August 25, 2013

Japan's 3D Printing Industry: Leapfrog, Not Catch-Up, is the Game to Play



Japan was all over the infancy of 3D printing, but in decades since, J-R&D has kinda missed the boat. Unlike the smartphone boat a few years back, they clearly see this one leaving shore, and with a bit of technological leapfroggery, hope to jump back to the fore.
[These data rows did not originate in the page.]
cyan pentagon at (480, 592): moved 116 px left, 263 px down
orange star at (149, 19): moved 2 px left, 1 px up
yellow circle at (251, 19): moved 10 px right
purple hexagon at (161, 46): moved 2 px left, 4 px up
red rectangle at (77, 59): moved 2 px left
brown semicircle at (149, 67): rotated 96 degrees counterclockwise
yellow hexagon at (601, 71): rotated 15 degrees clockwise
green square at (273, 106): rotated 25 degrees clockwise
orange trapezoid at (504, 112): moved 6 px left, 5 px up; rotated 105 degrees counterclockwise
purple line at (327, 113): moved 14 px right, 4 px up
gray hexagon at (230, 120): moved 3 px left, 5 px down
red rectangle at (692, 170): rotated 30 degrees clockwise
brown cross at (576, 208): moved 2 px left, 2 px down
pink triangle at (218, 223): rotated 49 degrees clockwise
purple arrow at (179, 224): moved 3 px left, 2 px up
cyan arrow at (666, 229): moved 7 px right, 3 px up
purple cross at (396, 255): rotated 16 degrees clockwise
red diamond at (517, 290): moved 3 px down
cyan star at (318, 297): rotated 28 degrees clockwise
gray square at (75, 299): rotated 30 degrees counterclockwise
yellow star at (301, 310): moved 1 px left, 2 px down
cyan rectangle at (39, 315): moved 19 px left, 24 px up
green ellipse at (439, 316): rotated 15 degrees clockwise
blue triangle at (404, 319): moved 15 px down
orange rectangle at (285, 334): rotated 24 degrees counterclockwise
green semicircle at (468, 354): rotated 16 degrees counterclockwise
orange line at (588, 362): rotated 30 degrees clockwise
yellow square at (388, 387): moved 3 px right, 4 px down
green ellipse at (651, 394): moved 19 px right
Anything, Anytime, Almost Anywhere
While the technology is over 25 years old, over just the past 5-10 years or so, 3D printing, also known as additive manufacturing, has advanced to become one of the most justifiably oh-my-god/can’t-believe-it’s-real/gee-whiz technologies in the human arsenal - there isn’t a week that goes by without news of some paradigmatically disruptive feat of rapid prototyping, or a new recipe for an open-source 3D printable robot, or 3D printable 3D printers, or very recently, the printing of biological matter from edible meat to implantable/attachable body parts - even near-functional mammalian organs. Star Trek replicators they aren’t, but “Computer, make me an apple pie and a new shirt and an extra finger” doesn’t seem quite as far away as it did just a few short years ago.

But Then There’s Metal...
Most commercial and in-development 3D printing devices work with plastics, plaster-ish stuff, or bio-jelly stem-cell goo, and relatively speaking, given their more malleable raw materials, those have been a bit easier to get up and running.